6. People speak out about why abortion rights are important to them
Protests have broken out across the country in response to this violation of bodily autonomy. Although those with a uterus are most directly affected by this law, Well+Good spoke with various groups of people to share their thoughts, all of whom feel that this level of restriction and Government involvement in private health decisions is unfair to any U.S. citizen.
7. It’s clear that anti-abortion legislators won’t stop at abortion
Well + Good analyzed exactly what lawmakers had to say about contraception, which also seems to be in jeopardy. “This domino effect is not baseless conjecture: In the concurrence of Supreme Court Justice Clarence Thomas, he explicitly called on the Court to “reconsider all monies… substantive proceedings, including Griswolds, Lawrence, and Obergefell.” Griswold sues Connecticut protect the right of couples to access contraceptives”.
Essentially, right-wing legislators could end up making a case against accessing contraceptives, such as the morning-after pill. However, knowing this is on the agenda would be helpful for lawmakers to reaffirm contraceptive protections and help activists fight back.
8. Abortion is on the 2022 midterm election ballot
Now that abortion rights are in the hands of the states, the 2022 midterm elections prove important to strengthen abortion rights in some states. In some good reproductive justice news in 2022, every state with abortion on the ballot voted in favor of reproductive rights. California, Kentucky, Vermont, Michigan, and Montana (and the voters of each of these states) voted in favor of legislation in favor of or against anti-abortion bills.

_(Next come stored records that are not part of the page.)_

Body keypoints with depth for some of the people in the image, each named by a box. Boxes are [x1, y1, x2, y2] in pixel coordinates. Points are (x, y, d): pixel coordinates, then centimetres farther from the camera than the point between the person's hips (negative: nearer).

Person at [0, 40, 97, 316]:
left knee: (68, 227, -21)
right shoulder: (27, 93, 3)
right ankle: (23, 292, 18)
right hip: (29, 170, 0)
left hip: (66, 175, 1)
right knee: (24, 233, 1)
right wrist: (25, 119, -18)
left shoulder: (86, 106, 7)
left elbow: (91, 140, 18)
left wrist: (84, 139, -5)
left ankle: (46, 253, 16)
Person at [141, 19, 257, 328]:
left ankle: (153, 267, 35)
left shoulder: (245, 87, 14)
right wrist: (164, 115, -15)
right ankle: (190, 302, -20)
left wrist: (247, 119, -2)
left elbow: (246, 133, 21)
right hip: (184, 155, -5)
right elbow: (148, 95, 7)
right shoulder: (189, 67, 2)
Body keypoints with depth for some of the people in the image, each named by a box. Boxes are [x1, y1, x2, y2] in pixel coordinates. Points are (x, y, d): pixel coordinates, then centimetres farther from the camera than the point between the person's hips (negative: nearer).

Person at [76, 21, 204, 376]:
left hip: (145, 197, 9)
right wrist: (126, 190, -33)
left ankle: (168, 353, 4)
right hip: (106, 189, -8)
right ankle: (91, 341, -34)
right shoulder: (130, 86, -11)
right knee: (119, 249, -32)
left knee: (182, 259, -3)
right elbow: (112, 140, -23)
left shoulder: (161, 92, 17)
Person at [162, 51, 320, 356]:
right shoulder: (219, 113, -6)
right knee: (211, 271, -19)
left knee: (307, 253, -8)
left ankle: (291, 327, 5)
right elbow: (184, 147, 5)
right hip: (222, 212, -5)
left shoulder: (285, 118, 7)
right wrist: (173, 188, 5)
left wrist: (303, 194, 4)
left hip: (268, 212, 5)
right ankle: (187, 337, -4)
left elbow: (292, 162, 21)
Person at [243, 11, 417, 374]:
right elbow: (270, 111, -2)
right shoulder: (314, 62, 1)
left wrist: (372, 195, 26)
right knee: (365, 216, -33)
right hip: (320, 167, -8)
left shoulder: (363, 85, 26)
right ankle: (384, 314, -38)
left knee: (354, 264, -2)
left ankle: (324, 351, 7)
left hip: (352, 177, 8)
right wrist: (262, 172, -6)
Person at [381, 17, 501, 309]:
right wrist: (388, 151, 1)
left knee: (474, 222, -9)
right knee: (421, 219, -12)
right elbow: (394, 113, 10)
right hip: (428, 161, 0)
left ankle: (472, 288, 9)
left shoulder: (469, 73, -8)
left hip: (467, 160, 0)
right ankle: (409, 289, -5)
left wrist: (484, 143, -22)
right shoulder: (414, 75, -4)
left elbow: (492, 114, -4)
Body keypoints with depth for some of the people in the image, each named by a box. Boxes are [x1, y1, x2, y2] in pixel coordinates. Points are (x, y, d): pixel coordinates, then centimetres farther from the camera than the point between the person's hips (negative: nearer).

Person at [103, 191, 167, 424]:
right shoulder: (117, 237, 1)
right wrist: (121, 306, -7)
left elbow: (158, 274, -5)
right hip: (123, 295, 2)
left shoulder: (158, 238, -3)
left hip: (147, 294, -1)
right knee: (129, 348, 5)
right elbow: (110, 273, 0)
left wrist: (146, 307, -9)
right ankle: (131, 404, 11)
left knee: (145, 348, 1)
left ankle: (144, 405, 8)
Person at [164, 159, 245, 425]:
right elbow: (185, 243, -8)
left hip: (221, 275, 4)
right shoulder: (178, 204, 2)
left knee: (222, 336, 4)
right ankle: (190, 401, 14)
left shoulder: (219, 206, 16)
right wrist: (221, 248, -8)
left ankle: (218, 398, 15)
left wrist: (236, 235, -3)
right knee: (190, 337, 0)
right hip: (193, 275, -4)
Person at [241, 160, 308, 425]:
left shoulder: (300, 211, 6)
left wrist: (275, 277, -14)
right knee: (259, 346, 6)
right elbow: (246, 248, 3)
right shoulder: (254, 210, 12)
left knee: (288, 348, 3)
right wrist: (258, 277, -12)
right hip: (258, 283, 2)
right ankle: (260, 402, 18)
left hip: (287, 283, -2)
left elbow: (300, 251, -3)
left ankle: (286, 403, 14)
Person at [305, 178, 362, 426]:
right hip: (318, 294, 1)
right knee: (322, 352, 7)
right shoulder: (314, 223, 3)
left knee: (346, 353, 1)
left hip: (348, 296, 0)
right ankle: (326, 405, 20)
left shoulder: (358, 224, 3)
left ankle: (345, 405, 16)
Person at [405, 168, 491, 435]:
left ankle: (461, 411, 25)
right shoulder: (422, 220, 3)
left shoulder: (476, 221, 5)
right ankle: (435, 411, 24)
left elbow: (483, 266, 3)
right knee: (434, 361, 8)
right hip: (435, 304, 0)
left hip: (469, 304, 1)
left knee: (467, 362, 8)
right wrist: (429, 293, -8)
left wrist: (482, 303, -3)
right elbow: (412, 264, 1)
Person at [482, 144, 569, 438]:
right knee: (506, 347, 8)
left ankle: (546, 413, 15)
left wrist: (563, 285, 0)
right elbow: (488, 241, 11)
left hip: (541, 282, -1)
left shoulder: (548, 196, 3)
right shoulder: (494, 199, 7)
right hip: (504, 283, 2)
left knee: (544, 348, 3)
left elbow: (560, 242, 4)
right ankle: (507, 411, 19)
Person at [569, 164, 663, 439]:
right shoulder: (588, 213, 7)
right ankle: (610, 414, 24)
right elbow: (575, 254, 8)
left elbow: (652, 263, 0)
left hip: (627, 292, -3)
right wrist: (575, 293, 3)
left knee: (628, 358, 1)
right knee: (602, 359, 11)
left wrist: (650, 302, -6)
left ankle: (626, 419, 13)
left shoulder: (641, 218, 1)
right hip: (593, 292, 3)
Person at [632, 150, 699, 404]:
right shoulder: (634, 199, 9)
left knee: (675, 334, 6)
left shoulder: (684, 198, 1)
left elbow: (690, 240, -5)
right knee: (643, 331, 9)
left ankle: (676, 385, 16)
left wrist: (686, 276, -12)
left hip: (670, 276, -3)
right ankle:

9. Abortion still exists and there are many people fighting to protect it
To wrap up 2022, Well + Good spoke with an abortion doula about what assisted reproductive care should be like no matter what state you’re in (and the restrictions there). Abortion network representatives talked about how you can connect with resources near you, and one abortion doula demonstrated exactly what they do to support people who want an abortion.
Yes, access to abortion in 2022 has become very difficult for many, and the future of access to abortion is bleak and tense at best. The good news is that there are still many people and organizations working tirelessly to help those in need of abortion—and fighting hard to protect our existing rights.